There Is No Quick Fix for the Deficit

As the congressional supercommittee is finding out, the road to fiscal stability is long and winding

Bush budget summit - AP Photo:Barry Thumma - banner.jpg

President George H.W. Bush and congressional leaders at a 1990 summit on the budget. Credit: Barry Thumma/AP

The lesson of the congressional supercommittee's agonies should be that deficit reduction is a journey, not a destination.

Absent an unexpected, last-minute breakthrough, the 12-member panel won't produce a sweeping "grand bargain." Although the committee was still negotiating as this column went to press, most in Washington are expecting either only an incremental package or a partisan stalemate that triggers $1.2 trillion in automatic cuts. Neither outcome would be pretty. But, depending on the details, both could move Washington a step closer to fiscal stability--and that may be the most realistic way to address the federal government's long-term fiscal dilemma.

A stalemate would send an ominous message about Congress's inability to surmount partisan differences. But, unless Congress changes the rules, even deadlock would activate those $1.2 trillion in cuts, hardly an inconsiderable sum. And an incremental plan, even if it defers some decisions to next year, could constitute worthwhile progress, so long as it doesn't rely heavily on accounting gimmicks. "Go big or go home" should not apply to deficit reduction.

Gene Sperling, who directs the National Economic Council for President Obama (and held the same job under Bill Clinton), has argued that "a big deal is optimal," but that people should not dismiss a smaller package including serious proposals. "While we should aim for a bold grand bargain, we shouldn't think it is all or nothing," Sperling says. He's right. Last summer's agreement to raise the debt ceiling, ugly as it was, did commit Congress to $917 billion in deficit reduction over the next decade. So long as Congress upholds that agreement, the super-committee process guarantees those $1.2 trillion in further savings. (If the panel's recommendations don't reach that level, Congress is mandated to impose automatic cuts sufficient to do so.) And the high-profile debate that produced these deficit-closing commitments "has increased the chances" that the public will demand further progress after 2012, no matter which party controls Washington, predicts Steve Bell, a former Republican staff director of the Senate Budget Committee. An incremental plan would have the bittersweet virtue of dispelling the illusion that fiscal balance can be restored in one dramatic agreement. In fact, given the demographic pressures of an aging society, stabilizing Washington's finances while reinvigorating the economy will demand years of attention. "I believe this is a 20-year project," says Bell, who now directs the Bipartisan Policy Center's economic-policy project.

Like Bell, Peter Orszag, Obama's first director of the Office of Management and Budget, would prefer an ambitious deal that tackles entitlements and revenues.

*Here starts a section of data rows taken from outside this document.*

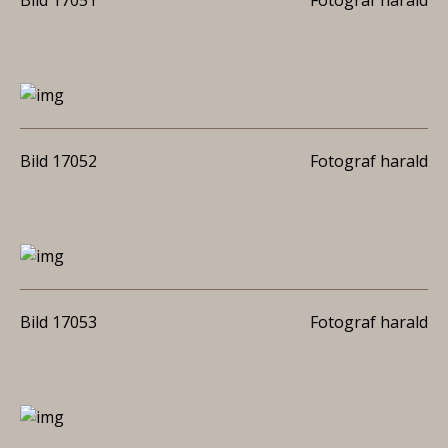
Bild 17051
Fotograf harald
Bild 17052
Fotograf harald
Bild 17053
Fotograf harald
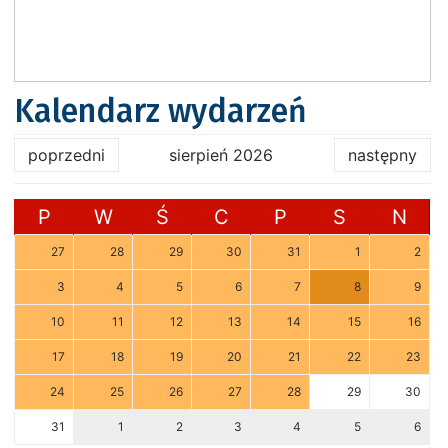
Kalendarz wydarzeń
poprzedni
sierpień 2026
następny
P
W
Ś
C
P
S
N
27
28
29
30
31
1
2
3
4
5
6
7
8
9
10
11
12
13
14
15
16
17
18
19
20
21
22
23
24
25
26
27
28
29
30
31
1
2
3
4
5
6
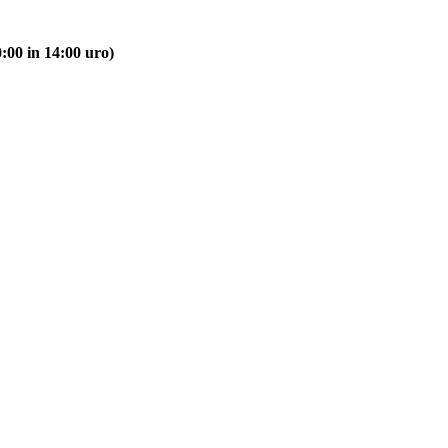
:00 in 14:00 uro)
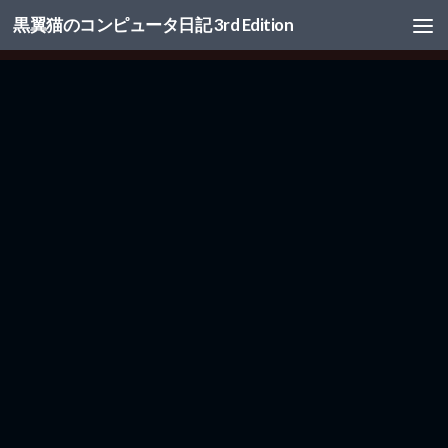
黒翼猫のコンピュータ日記 3rd Edition
コンテンツへスキップ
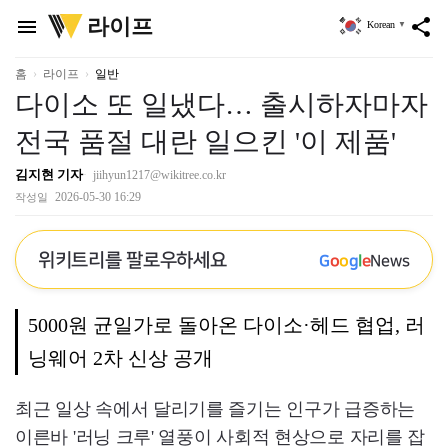
위
라이프
menu
share
Korean
▼
키
트
리
홈
라이프
일반
다이소 또 일냈다… 출시하자마자
전국 품절 대란 일으킨 '이 제품'
김지현 기자
jiihyun1217@wikitree.co.kr
2026-05-30 16:29
작성일
위키트리를 팔로우하세요
G
o
o
g
l
e
News
5000원 균일가로 돌아온 다이소·헤드 협업, 러
닝웨어 2차 신상 공개
최근 일상 속에서 달리기를 즐기는 인구가 급증하는
이른바 '러닝 크루' 열풍이 사회적 현상으로 자리를 잡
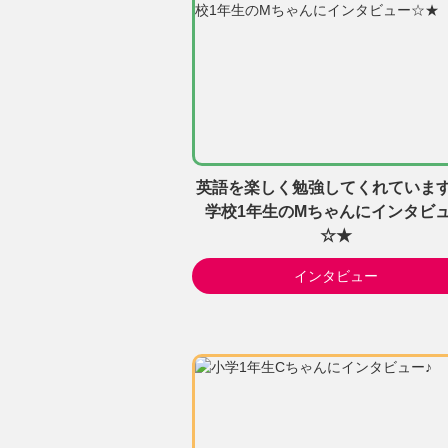
英語を楽しく勉強してくれています
学校1年生のMちゃんにインタビ
☆★
インタビュー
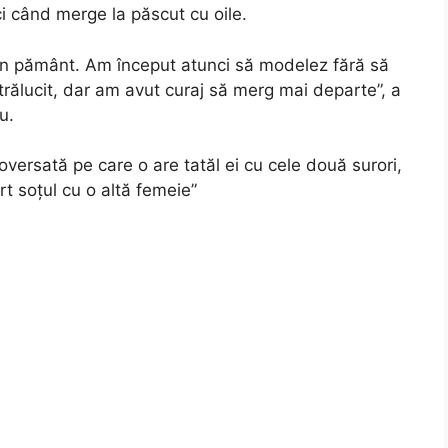
i când merge la păscut cu oile.
în pământ. Am început atunci să modelez fără să
strălucit, dar am avut curaj să merg mai departe”, a
u.
oversată pe care o are tatăl ei cu cele două surori,
rt soțul cu o altă femeie”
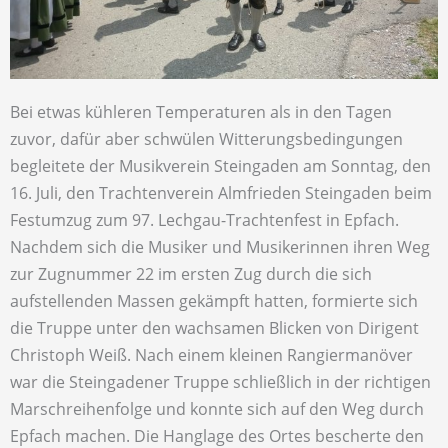
Bei etwas kühleren Temperaturen als in den Tagen
zuvor, dafür aber schwülen Witterungsbedingungen
begleitete der Musikverein Steingaden am Sonntag, den
16. Juli, den Trachtenverein Almfrieden Steingaden beim
Festumzug zum 97. Lechgau-Trachtenfest in Epfach.
Nachdem sich die Musiker und Musikerinnen ihren Weg
zur Zugnummer 22 im ersten Zug durch die sich
aufstellenden Massen gekämpft hatten, formierte sich
die Truppe unter den wachsamen Blicken von Dirigent
Christoph Weiß. Nach einem kleinen Rangiermanöver
war die Steingadener Truppe schließlich in der richtigen
Marschreihenfolge und konnte sich auf den Weg durch
Epfach machen. Die Hanglage des Ortes bescherte den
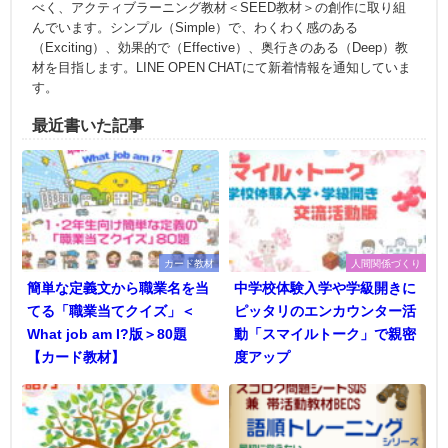
べく、アクティブラーニング教材＜SEED教材＞の創作に取り組
んでいます。シンプル（Simple）で、わくわく感のある
（Exciting）、効果的で（Effective）、奥行きのある（Deep）教
材を目指します。LINE OPEN CHATにて新着情報を通知していま
す。
最近書いた記事
カード教材
人間関係づくり
簡単な定義文から職業名を当
中学校体験入学や学級開きに
てる「職業当てクイズ」＜
ピッタリのエンカウンター活
What job am I?版＞80題
動「スマイルトーク」で親密
【カード教材】
度アップ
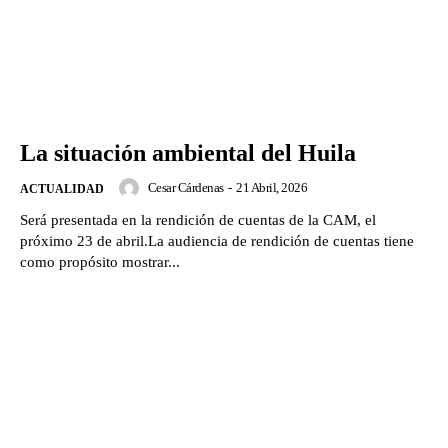
La situación ambiental del Huila
Cesar Cárdenas
-
21 Abril, 2026
ACTUALIDAD
Será presentada en la rendición de cuentas de la CAM, el
próximo 23 de abril.La audiencia de rendición de cuentas tiene
como propósito mostrar...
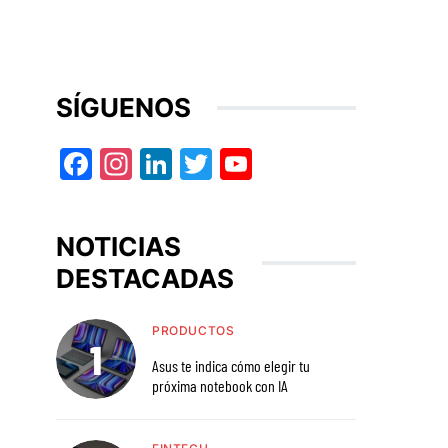
SÍGUENOS
Facebook
Instagram
LinkedIn
Twitter
YouTube
NOTICIAS
DESTACADAS
PRODUCTOS
Asus te indica cómo elegir tu
próxima notebook con IA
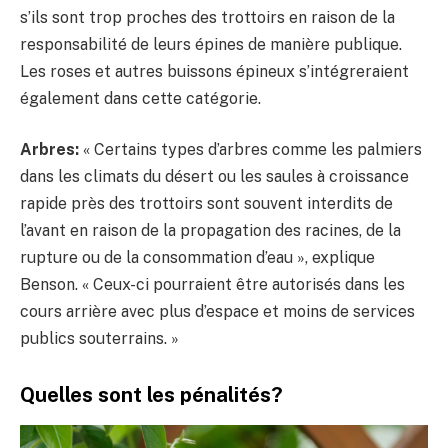
s’ils sont trop proches des trottoirs en raison de la
responsabilité de leurs épines de manière publique.
Les roses et autres buissons épineux s’intégreraient
également dans cette catégorie.
Arbres:
« Certains types d’arbres comme les palmiers
dans les climats du désert ou les saules à croissance
rapide près des trottoirs sont souvent interdits de
l’avant en raison de la propagation des racines, de la
rupture ou de la consommation d’eau », explique
Benson. « Ceux-ci pourraient être autorisés dans les
cours arrière avec plus d’espace et moins de services
publics souterrains. »
Quelles sont les pénalités?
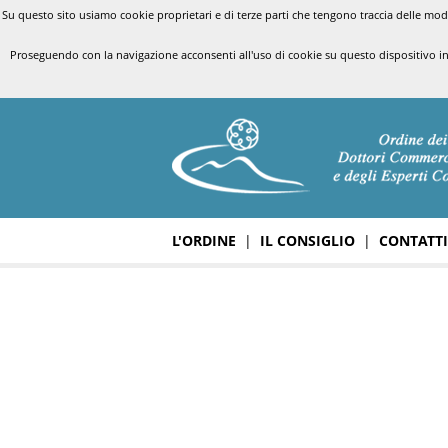
Su questo sito usiamo cookie proprietari e di terze parti che tengono traccia delle modal
Proseguendo con la navigazione acconsenti all'uso di cookie su questo dispositivo i
L'ORDINE
|
IL CONSIGLIO
|
CONTATTI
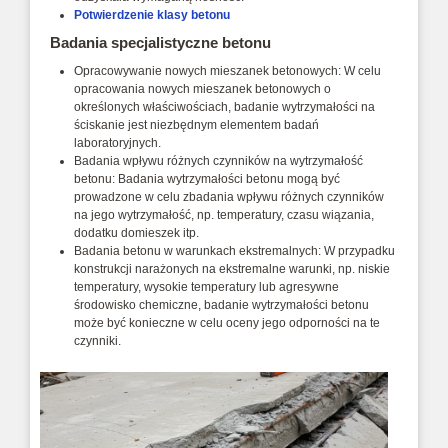
Potwierdzenie klasy betonu
Badania specjalistyczne betonu
Opracowywanie nowych mieszanek betonowych: W celu
opracowania nowych mieszanek betonowych o
określonych właściwościach, badanie wytrzymałości na
ściskanie jest niezbędnym elementem badań
laboratoryjnych.
Badania wpływu różnych czynników na wytrzymałość
betonu: Badania wytrzymałości betonu mogą być
prowadzone w celu zbadania wpływu różnych czynników
na jego wytrzymałość, np. temperatury, czasu wiązania,
dodatku domieszek itp.
Badania betonu w warunkach ekstremalnych: W przypadku
konstrukcji narażonych na ekstremalne warunki, np. niskie
temperatury, wysokie temperatury lub agresywne
środowisko chemiczne, badanie wytrzymałości betonu
może być konieczne w celu oceny jego odporności na te
czynniki.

But he agrees it is misguided to hope that any one agreement will solve the problem. "Fiscal adjustment is more like a diet and not like an exam--you're never fully done," says Orszag, now vice chairman of global banking at Citigroup. "But the dieting regime is likely to get much more challenging over the next 20 years than it was over the previous 20."

The most encouraging model for the challenge ahead is the path that Washington took toward replacing chronic federal deficits with surpluses through the late 1990s. Those gains, which closed the deficit chasm opened by Ronald Reagan's 1981 tax cuts, weren't achieved in one big leap. Instead they derived from three agreements, each forged under a different political alignment: the 1990 deal to cut spending and raise taxes reached by Republican George H.W. Bush with a Democratic Congress; the 1993 agreement that Democrat Clinton squeezed through a Democratic Congress to raise taxes and cut spending again; and the 1997 agreement between Clinton and a Republican Congress that restrained spending and cut some taxes but reconfirmed the 1990 and 1993 tax-rate increases. It took both parties and several tries to achieve balance.

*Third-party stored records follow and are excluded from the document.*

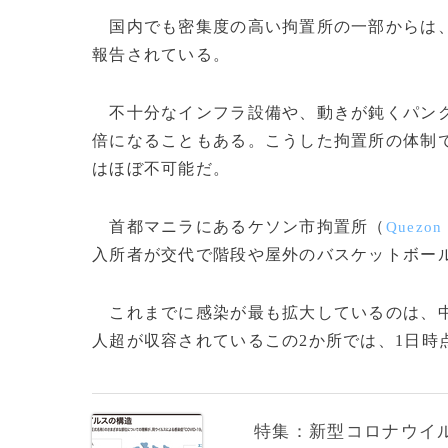
国内でも密集度の高い拘置所の一部からは、
報告されている。
不十分なインフラ設備や、動きが鈍くパンク
倍になることもある。こうした拘置所の体制
はほぼ不可能だ。
首都マニラにあるケソン市拘置所（
Quezon 
入所者が交代で階段や屋外のバスケットボー
これまでに感染が最も拡大しているのは、
人超が収容されているこの2か所では、1日時点で
特集：新型コロナウイルス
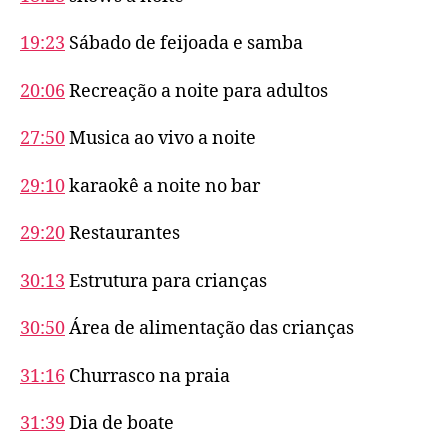
19:23
Sábado de feijoada e samba
20:06
Recreação a noite para adultos
27:50
Musica ao vivo a noite
29:10
karaokê a noite no bar
29:20
Restaurantes
30:13
Estrutura para crianças
30:50
Área de alimentação das crianças
31:16
Churrasco na praia
31:39
Dia de boate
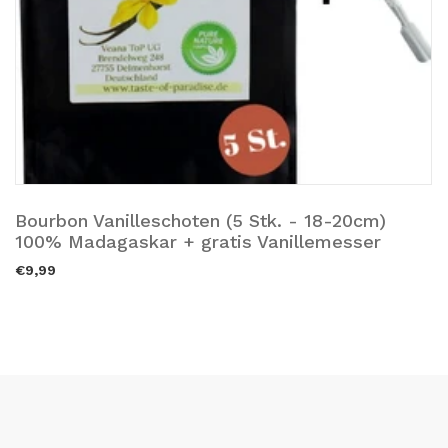
Bourbon Vanilleschoten (5 Stk. - 18-20cm)
Zum Warenkorb hinzufügen.
100% Madagaskar + gratis Vanillemesser
€9,99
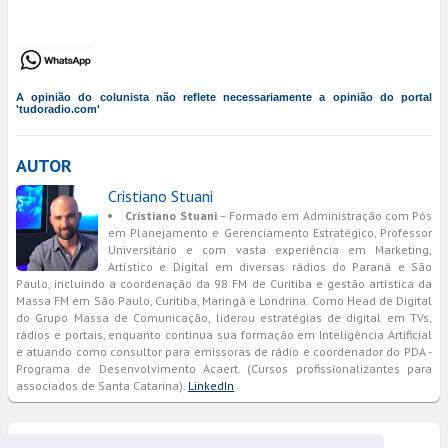
A opinião do colunista não reflete necessariamente a opinião do portal
'tudoradio.com'
AUTOR
Cristiano Stuani
Cristiano Stuani
– Formado em Administração com Pós
em Planejamento e Gerenciamento Estratégico, Professor
Universitário e com vasta experiência em Marketing,
Artístico e Digital em diversas rádios do Paraná e São
Paulo, incluindo a coordenação da 98 FM de Curitiba e gestão artística da
Massa FM em São Paulo, Curitiba, Maringá e Londrina. Como Head de Digital
do Grupo Massa de Comunicação, liderou estratégias de digital em TVs,
rádios e portais, enquanto continua sua formação em Inteligência Artificial
e atuando como consultor para emissoras de rádio e coordenador do PDA -
Programa de Desenvolvimento Acaert. (Cursos profissionalizantes para
associados de Santa Catarina).
LinkedIn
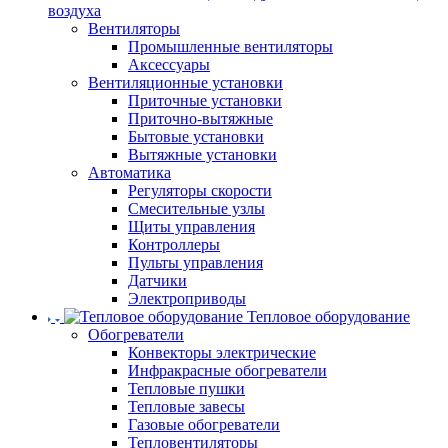
воздуха
Вентиляторы
Промышленные вентиляторы
Аксессуары
Вентиляционные установки
Приточные установки
Приточно-вытяжные
Бытовые установки
Вытяжные установки
Автоматика
Регуляторы скорости
Смесительные узлы
Щиты управления
Контроллеры
Пульты управления
Датчики
Электроприводы
Тепловое оборудование
Обогреватели
Конвекторы электрические
Инфракрасные обогреватели
Тепловые пушки
Тепловые завесы
Газовые обогреватели
Тепловентиляторы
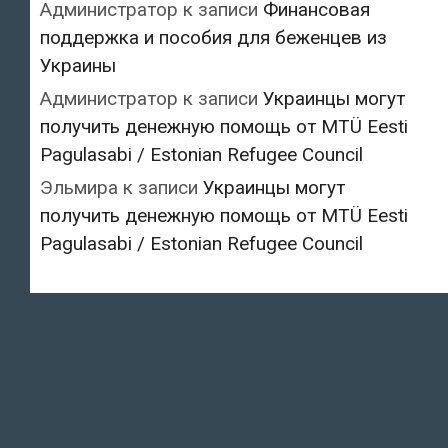
Администратор
к записи
Финансовая
поддержка и пособия для беженцев из
Украины
Администратор
к записи
Украинцы могут
получить денежную помощь от MTÜ Eesti
Pagulasabi / Estonian Refugee Council
Эльмира
к записи
Украинцы могут
получить денежную помощь от MTÜ Eesti
Pagulasabi / Estonian Refugee Council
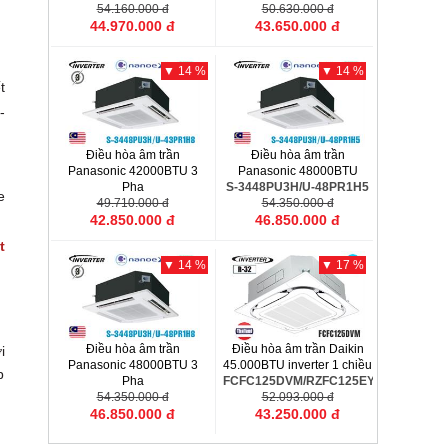
54.160.000 đ
50.630.000 đ
44.970.000 đ
43.650.000 đ
▼ 14 %
▼ 14 %
t
-
Điều hòa âm trần
Điều hòa âm trần
Panasonic 42000BTU 3
Panasonic 48000BTU
Pha
S-3448PU3H/U-48PR1H5
e
S-3448PU3H/U-43PR1H8
49.710.000 đ
54.350.000 đ
42.850.000 đ
46.850.000 đ
t
▼ 14 %
▼ 17 %
Điều hòa âm trần
Điều hòa âm trần Daikin
i
Panasonic 48000BTU 3
45.000BTU inverter 1 chiều
p
Pha
FCFC125DVM/RZFC125EY1
S-3448PU3H/U-48PR1H8
54.350.000 đ
52.093.000 đ
46.850.000 đ
43.250.000 đ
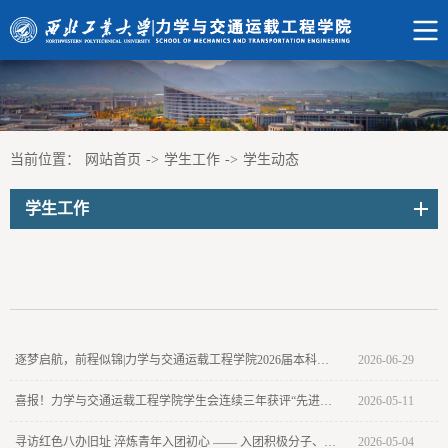
当前位置：
网站首页
->
学生工作
->
学生动态
学生工作
逐梦启航，前程似锦|力学与交通运载工程学院2026届本科生 毕业典礼暨学位授予仪式圆满举行
2026-06-29
喜报！力学与交通运载工程学院学生会连续三年获评“先进学生分会”称号
2026-05-11
寻访红色八办旧址 淬炼青年入团初心 —— 入团积极分子、团支书赴八路军西安办事处开展实践研学活动
2026-05-04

For an incremental super-committee plan to mark progress, three conditions seem essential. One is that Congress does not block the automatic spending cuts if the committee falls short of its $1.2 trillion mandate. The second is that any agreement doesn't make permanent the tax cuts passed under George W. Bush. Given that federal revenue, as a share of the overall economy, is now at its lowest level since 1950, those rates are incompatible with lasting fiscal balance. Locking in the tax cuts would also cripple future negotiations, because the only way to ever get enough Democrats to accept the necessary constraints on entitlements is to persuade enough Republicans to accept the necessary increases in revenue, and vice versa. "There is virtually nothing the supercommittee could plausibly do that could offset the harm from making the tax cuts permanent," Orszag says.

Sperling offers a third condition: that any deal provides a down payment on confronting each party's sacred cows: taxes and entitlements. Restoring fiscal balance ultimately will demand bigger tax increases and entitlement constraints than the supercommittee likely will propose. But cementing the precedent that any agreement must include both will provide Congress a stronger foundation when it inevitably scales this hill again in 2013 and beyond.